Work required
In the records below, the lines from the one containing "Per the scene" through the last are to be reproduced exactly and alone.

[Collected data entries]
-------------------------
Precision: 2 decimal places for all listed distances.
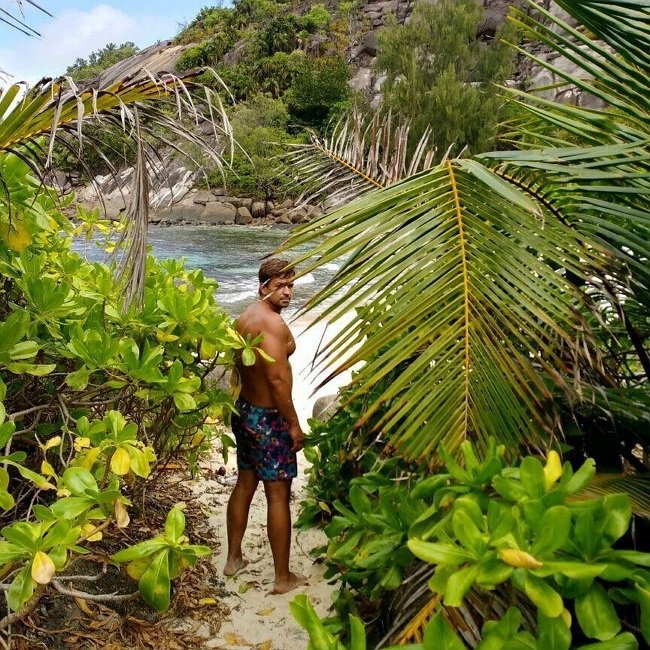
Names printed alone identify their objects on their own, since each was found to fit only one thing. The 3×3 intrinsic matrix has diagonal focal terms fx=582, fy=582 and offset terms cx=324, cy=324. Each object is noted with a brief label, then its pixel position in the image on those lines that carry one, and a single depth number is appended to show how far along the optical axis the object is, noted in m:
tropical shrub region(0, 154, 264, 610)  1.37
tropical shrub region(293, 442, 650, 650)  0.77
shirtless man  2.83
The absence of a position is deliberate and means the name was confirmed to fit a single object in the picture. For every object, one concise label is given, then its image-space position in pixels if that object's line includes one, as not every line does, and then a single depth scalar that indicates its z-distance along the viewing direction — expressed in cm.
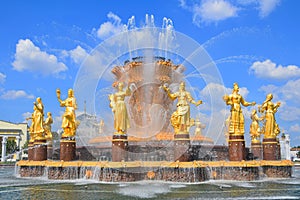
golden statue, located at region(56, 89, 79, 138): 1752
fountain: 1521
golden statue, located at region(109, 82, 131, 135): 1575
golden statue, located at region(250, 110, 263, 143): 2211
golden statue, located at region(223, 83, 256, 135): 1672
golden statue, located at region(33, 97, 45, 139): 1934
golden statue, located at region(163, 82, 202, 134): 1595
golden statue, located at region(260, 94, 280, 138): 1858
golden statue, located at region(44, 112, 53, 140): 2112
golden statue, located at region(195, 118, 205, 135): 2348
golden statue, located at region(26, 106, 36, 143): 1962
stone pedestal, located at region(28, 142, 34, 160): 1942
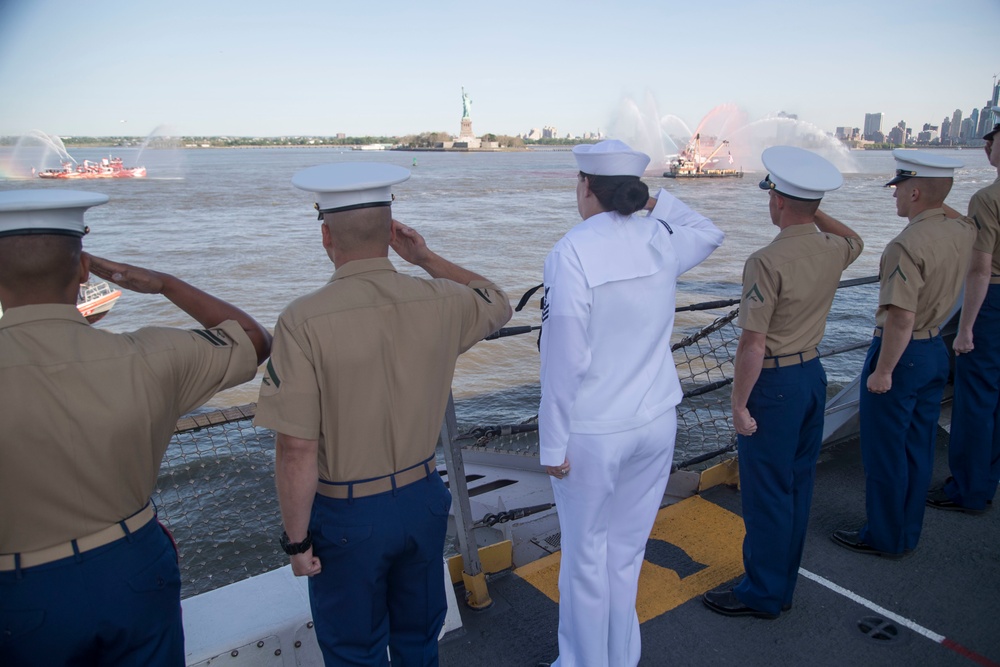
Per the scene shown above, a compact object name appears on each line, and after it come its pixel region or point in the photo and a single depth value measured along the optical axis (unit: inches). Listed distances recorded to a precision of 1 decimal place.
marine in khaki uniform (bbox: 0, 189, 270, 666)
-------------------------
Answer to this exercise
Per the scene shown above, a compact object name appears on each line, and after it come its pixel region or point in the photo and a single depth value measured along the optical axis (unit: inches). Listed distances recorded to a precision of 1 decimal place.
marine in khaki uniform (bbox: 0, 189, 270, 666)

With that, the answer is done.